Filtering out inappropriate content, like references to drugs and weapons, “is something that the school district in Minneapolis has been doing for many years now,” Senior Officer Justin Hennes said during the meeting. But after the pandemic moved learning online, the district implemented a new tool “so we’re able to continue that web filtering while students were participating in distance learning.”
Under the federal law — and as a condition to receiving federal E-Rate technology funding — districts are required to filter images that are “obscene, child pornography,” or are considered “harmful to minors.” It also requires “monitoring” students’ online activities. But when the rules were created more than a decade ago, monitoring “was a teacher looking over a kid’s shoulder in a computer lab,” Vance said.
Since technology has advanced, she said, “schools have taken wildly divergent approaches to [Children’s Internet Protection Act] compliance.” Vance said she isn’t aware of a school district ever losing E-Rate funding because they didn’t monitor students enough, but she acknowledged that a lack of clarity in the law puts districts “between a rock and a hard place.”
If they don’t do enough to monitor students, districts could be sued for doing too little to stop issues like cyberbullying. Meanwhile, if they monitor students online but miss a legitimate threat, district officials could find themselves in court. Taking surveillance too far could be the most problematic, she said, citing a lawsuit that was settled in 2010. In that case, a suburban Philadelphia school district paid $610,000 to settle a lawsuit after it used webcams on school-issued laptops to covertly take thousands of pictures of students while they were at home.

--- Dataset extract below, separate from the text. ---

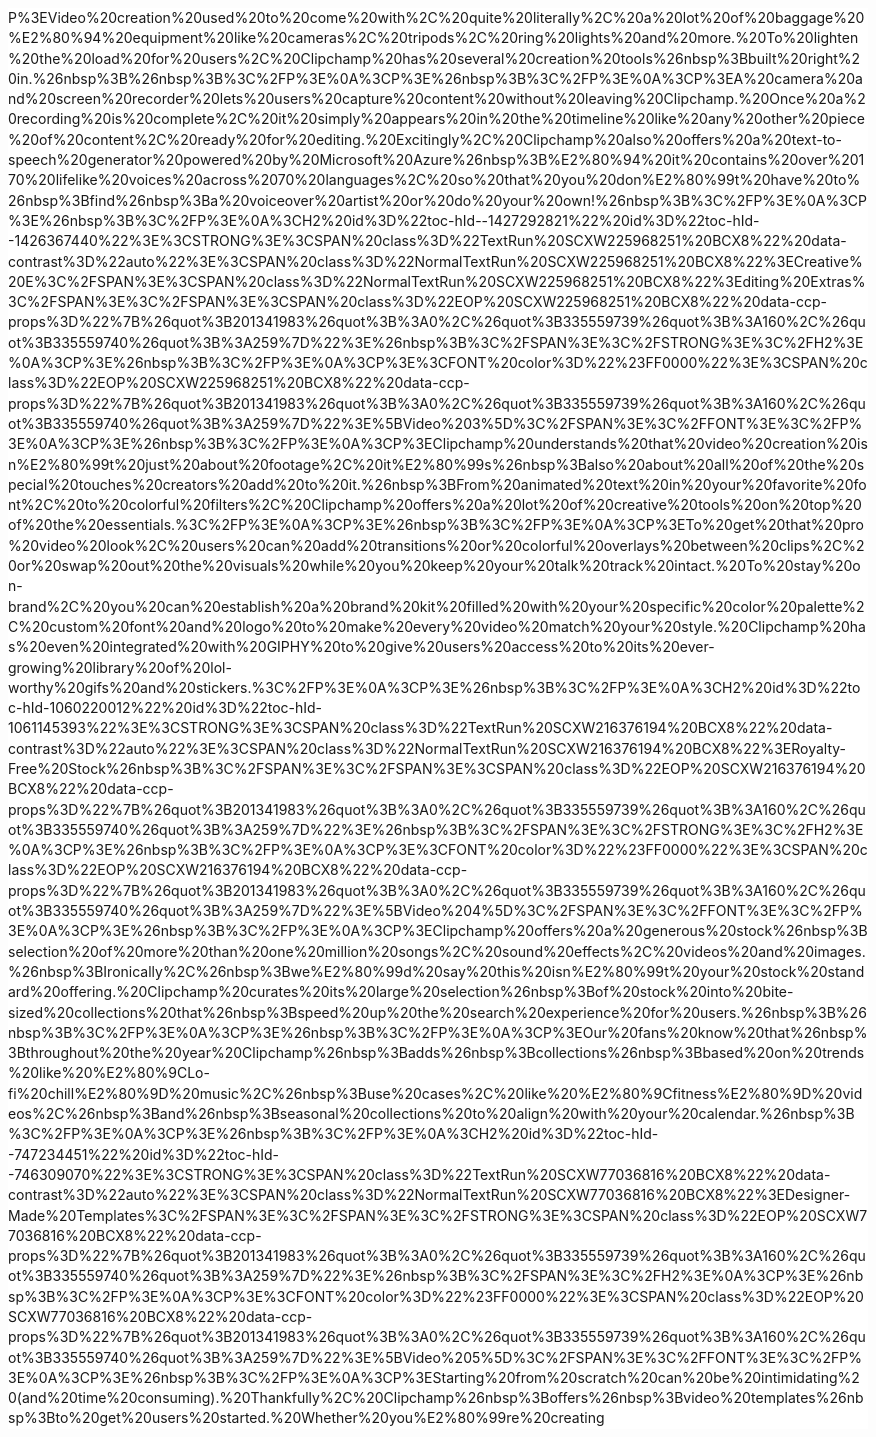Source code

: P%3EVideo%20creation%20used%20to%20come%20with%2C%20quite%20literally%2C%20a%20lot%20of%20baggage%20%E2%80%94%20equipment%20like%20cameras%2C%20tripods%2C%20ring%20lights%20and%20more.%20To%20lighten%20the%20load%20for%20users%2C%20Clipchamp%20has%20several%20creation%20tools%26nbsp%3Bbuilt%20right%20in.%26nbsp%3B%26nbsp%3B%3C%2FP%3E%0A%3CP%3E%26nbsp%3B%3C%2FP%3E%0A%3CP%3EA%20camera%20and%20screen%20recorder%20lets%20users%20capture%20content%20without%20leaving%20Clipchamp.%20Once%20a%20recording%20is%20complete%2C%20it%20simply%20appears%20in%20the%20timeline%20like%20any%20other%20piece%20of%20content%2C%20ready%20for%20editing.%20Excitingly%2C%20Clipchamp%20also%20offers%20a%20text-to-speech%20generator%20powered%20by%20Microsoft%20Azure%26nbsp%3B%E2%80%94%20it%20contains%20over%20170%20lifelike%20voices%20across%2070%20languages%2C%20so%20that%20you%20don%E2%80%99t%20have%20to%26nbsp%3Bfind%26nbsp%3Ba%20voiceover%20artist%20or%20do%20your%20own!%26nbsp%3B%3C%2FP%3E%0A%3CP%3E%26nbsp%3B%3C%2FP%3E%0A%3CH2%20id%3D%22toc-hId\--1427292821%22%20id%3D%22toc-hId\--1426367440%22%3E%3CSTRONG%3E%3CSPAN%20class%3D%22TextRun%20SCXW225968251%20BCX8%22%20data-contrast%3D%22auto%22%3E%3CSPAN%20class%3D%22NormalTextRun%20SCXW225968251%20BCX8%22%3ECreative%20E%3C%2FSPAN%3E%3CSPAN%20class%3D%22NormalTextRun%20SCXW225968251%20BCX8%22%3Editing%20Extras%3C%2FSPAN%3E%3C%2FSPAN%3E%3CSPAN%20class%3D%22EOP%20SCXW225968251%20BCX8%22%20data-ccp-props%3D%22%7B%26quot%3B201341983%26quot%3B%3A0%2C%26quot%3B335559739%26quot%3B%3A160%2C%26quot%3B335559740%26quot%3B%3A259%7D%22%3E%26nbsp%3B%3C%2FSPAN%3E%3C%2FSTRONG%3E%3C%2FH2%3E%0A%3CP%3E%26nbsp%3B%3C%2FP%3E%0A%3CP%3E%3CFONT%20color%3D%22%23FF0000%22%3E%3CSPAN%20class%3D%22EOP%20SCXW225968251%20BCX8%22%20data-ccp-props%3D%22%7B%26quot%3B201341983%26quot%3B%3A0%2C%26quot%3B335559739%26quot%3B%3A160%2C%26quot%3B335559740%26quot%3B%3A259%7D%22%3E%5BVideo%203%5D%3C%2FSPAN%3E%3C%2FFONT%3E%3C%2FP%3E%0A%3CP%3E%26nbsp%3B%3C%2FP%3E%0A%3CP%3EClipchamp%20understands%20that%20video%20creation%20isn%E2%80%99t%20just%20about%20footage%2C%20it%E2%80%99s%26nbsp%3Balso%20about%20all%20of%20the%20special%20touches%20creators%20add%20to%20it.%26nbsp%3BFrom%20animated%20text%20in%20your%20favorite%20font%2C%20to%20colorful%20filters%2C%20Clipchamp%20offers%20a%20lot%20of%20creative%20tools%20on%20top%20of%20the%20essentials.%3C%2FP%3E%0A%3CP%3E%26nbsp%3B%3C%2FP%3E%0A%3CP%3ETo%20get%20that%20pro%20video%20look%2C%20users%20can%20add%20transitions%20or%20colorful%20overlays%20between%20clips%2C%20or%20swap%20out%20the%20visuals%20while%20you%20keep%20your%20talk%20track%20intact.%20To%20stay%20on-brand%2C%20you%20can%20establish%20a%20brand%20kit%20filled%20with%20your%20specific%20color%20palette%2C%20custom%20font%20and%20logo%20to%20make%20every%20video%20match%20your%20style.%20Clipchamp%20has%20even%20integrated%20with%20GIPHY%20to%20give%20users%20access%20to%20its%20ever-growing%20library%20of%20lol-worthy%20gifs%20and%20stickers.%3C%2FP%3E%0A%3CP%3E%26nbsp%3B%3C%2FP%3E%0A%3CH2%20id%3D%22toc-hId-1060220012%22%20id%3D%22toc-hId-1061145393%22%3E%3CSTRONG%3E%3CSPAN%20class%3D%22TextRun%20SCXW216376194%20BCX8%22%20data-contrast%3D%22auto%22%3E%3CSPAN%20class%3D%22NormalTextRun%20SCXW216376194%20BCX8%22%3ERoyalty-Free%20Stock%26nbsp%3B%3C%2FSPAN%3E%3C%2FSPAN%3E%3CSPAN%20class%3D%22EOP%20SCXW216376194%20BCX8%22%20data-ccp-props%3D%22%7B%26quot%3B201341983%26quot%3B%3A0%2C%26quot%3B335559739%26quot%3B%3A160%2C%26quot%3B335559740%26quot%3B%3A259%7D%22%3E%26nbsp%3B%3C%2FSPAN%3E%3C%2FSTRONG%3E%3C%2FH2%3E%0A%3CP%3E%26nbsp%3B%3C%2FP%3E%0A%3CP%3E%3CFONT%20color%3D%22%23FF0000%22%3E%3CSPAN%20class%3D%22EOP%20SCXW216376194%20BCX8%22%20data-ccp-props%3D%22%7B%26quot%3B201341983%26quot%3B%3A0%2C%26quot%3B335559739%26quot%3B%3A160%2C%26quot%3B335559740%26quot%3B%3A259%7D%22%3E%5BVideo%204%5D%3C%2FSPAN%3E%3C%2FFONT%3E%3C%2FP%3E%0A%3CP%3E%26nbsp%3B%3C%2FP%3E%0A%3CP%3EClipchamp%20offers%20a%20generous%20stock%26nbsp%3Bselection%20of%20more%20than%20one%20million%20songs%2C%20sound%20effects%2C%20videos%20and%20images.%26nbsp%3BIronically%2C%26nbsp%3Bwe%E2%80%99d%20say%20this%20isn%E2%80%99t%20your%20stock%20standard%20offering.%20Clipchamp%20curates%20its%20large%20selection%26nbsp%3Bof%20stock%20into%20bite-sized%20collections%20that%26nbsp%3Bspeed%20up%20the%20search%20experience%20for%20users.%26nbsp%3B%26nbsp%3B%3C%2FP%3E%0A%3CP%3E%26nbsp%3B%3C%2FP%3E%0A%3CP%3EOur%20fans%20know%20that%26nbsp%3Bthroughout%20the%20year%20Clipchamp%26nbsp%3Badds%26nbsp%3Bcollections%26nbsp%3Bbased%20on%20trends%20like%20%E2%80%9CLo-fi%20chill%E2%80%9D%20music%2C%26nbsp%3Buse%20cases%2C%20like%20%E2%80%9Cfitness%E2%80%9D%20videos%2C%26nbsp%3Band%26nbsp%3Bseasonal%20collections%20to%20align%20with%20your%20calendar.%26nbsp%3B%3C%2FP%3E%0A%3CP%3E%26nbsp%3B%3C%2FP%3E%0A%3CH2%20id%3D%22toc-hId\--747234451%22%20id%3D%22toc-hId\--746309070%22%3E%3CSTRONG%3E%3CSPAN%20class%3D%22TextRun%20SCXW77036816%20BCX8%22%20data-contrast%3D%22auto%22%3E%3CSPAN%20class%3D%22NormalTextRun%20SCXW77036816%20BCX8%22%3EDesigner-Made%20Templates%3C%2FSPAN%3E%3C%2FSPAN%3E%3C%2FSTRONG%3E%3CSPAN%20class%3D%22EOP%20SCXW77036816%20BCX8%22%20data-ccp-props%3D%22%7B%26quot%3B201341983%26quot%3B%3A0%2C%26quot%3B335559739%26quot%3B%3A160%2C%26quot%3B335559740%26quot%3B%3A259%7D%22%3E%26nbsp%3B%3C%2FSPAN%3E%3C%2FH2%3E%0A%3CP%3E%26nbsp%3B%3C%2FP%3E%0A%3CP%3E%3CFONT%20color%3D%22%23FF0000%22%3E%3CSPAN%20class%3D%22EOP%20SCXW77036816%20BCX8%22%20data-ccp-props%3D%22%7B%26quot%3B201341983%26quot%3B%3A0%2C%26quot%3B335559739%26quot%3B%3A160%2C%26quot%3B335559740%26quot%3B%3A259%7D%22%3E%5BVideo%205%5D%3C%2FSPAN%3E%3C%2FFONT%3E%3C%2FP%3E%0A%3CP%3E%26nbsp%3B%3C%2FP%3E%0A%3CP%3EStarting%20from%20scratch%20can%20be%20intimidating%20(and%20time%20consuming).%20Thankfully%2C%20Clipchamp%26nbsp%3Boffers%26nbsp%3Bvideo%20templates%26nbsp%3Bto%20get%20users%20started.%20Whether%20you%E2%80%99re%20creating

Gaggle officials say their tool is necessary to help schools identify students who might harm themselves and noted that the pandemic has taken a toll on students’ emotional wellbeing. In an email, the district’s manager of counseling services, Derek Francis, said the district “wanted to make sure we were proactive in having students understand the importance of internet safety,” and that “by no means is Gaggle a replacement for our mental health support.” He didn’t respond to requests seeking further comment.

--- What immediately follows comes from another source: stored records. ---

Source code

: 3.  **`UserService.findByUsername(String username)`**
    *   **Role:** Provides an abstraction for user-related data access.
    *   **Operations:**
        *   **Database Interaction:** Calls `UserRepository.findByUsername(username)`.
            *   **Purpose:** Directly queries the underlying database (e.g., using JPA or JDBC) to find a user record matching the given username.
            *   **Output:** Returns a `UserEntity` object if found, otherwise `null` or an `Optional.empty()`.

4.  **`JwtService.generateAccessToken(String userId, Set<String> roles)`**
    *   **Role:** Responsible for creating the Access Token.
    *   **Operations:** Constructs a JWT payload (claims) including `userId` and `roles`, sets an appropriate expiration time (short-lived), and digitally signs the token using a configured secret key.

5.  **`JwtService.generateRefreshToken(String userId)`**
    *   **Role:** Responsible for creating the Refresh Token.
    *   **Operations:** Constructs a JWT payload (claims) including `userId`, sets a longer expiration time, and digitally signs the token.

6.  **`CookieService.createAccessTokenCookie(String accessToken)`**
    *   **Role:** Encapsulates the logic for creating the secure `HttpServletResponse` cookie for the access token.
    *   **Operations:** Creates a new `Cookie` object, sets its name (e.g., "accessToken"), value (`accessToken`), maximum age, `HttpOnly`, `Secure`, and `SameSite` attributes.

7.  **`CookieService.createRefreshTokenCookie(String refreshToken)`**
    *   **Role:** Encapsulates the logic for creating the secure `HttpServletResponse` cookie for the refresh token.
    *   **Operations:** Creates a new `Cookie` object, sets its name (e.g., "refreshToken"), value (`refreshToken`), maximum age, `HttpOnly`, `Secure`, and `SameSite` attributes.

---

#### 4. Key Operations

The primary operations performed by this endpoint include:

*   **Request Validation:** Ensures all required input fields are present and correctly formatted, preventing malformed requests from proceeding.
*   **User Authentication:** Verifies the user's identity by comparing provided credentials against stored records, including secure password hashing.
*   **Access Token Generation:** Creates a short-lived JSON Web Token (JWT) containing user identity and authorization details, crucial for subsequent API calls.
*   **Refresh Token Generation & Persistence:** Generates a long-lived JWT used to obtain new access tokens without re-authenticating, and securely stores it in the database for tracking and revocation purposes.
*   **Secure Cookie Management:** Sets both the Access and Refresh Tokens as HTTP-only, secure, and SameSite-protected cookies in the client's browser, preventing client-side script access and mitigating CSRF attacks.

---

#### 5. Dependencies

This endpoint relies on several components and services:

But as districts look to comply with the law while protecting students, Vance recommended that they be wary of tools — including Gaggle — that aren’t backed by independent research proving they’re effective in keeping kids safe.
Elizabeth Laird, the senior fellow of student privacy at the Center for Democracy and Technology, offered a similar perspective.
School districts “have wide discretion about how to satisfy those requirements and are under no obligation to use a monitoring tool like Gaggle,” she said in an email. “These requirements have been in place for almost 20 years, well before the proliferation of automated student monitoring algorithms in education, so there are alternative options that have been available for almost two decades.”
Federal officials have never made clear whether student technology rules apply to those learning from home because they were written to govern “school computers hardwired to school networks,” she said.
As Minneapolis and other districts turn to surveillance tools like Gaggle during pandemic-induced remote learning, Vance said they could find themselves facing lawsuits alleging their practices violate the U.S. Constitution. Under the Fourth Amendment, the government is prohibited from subjecting people to unreasonable searches.
“Courts have historically found that the home is a sanctuary, that any searches of the home — whether digital or physical — end up becoming a massive Fourth Amendment issue,” she said. As students’ bedrooms become makeshift classrooms, “I haven’t seen many schools thinking about these implications as they’ve added additional monitoring.”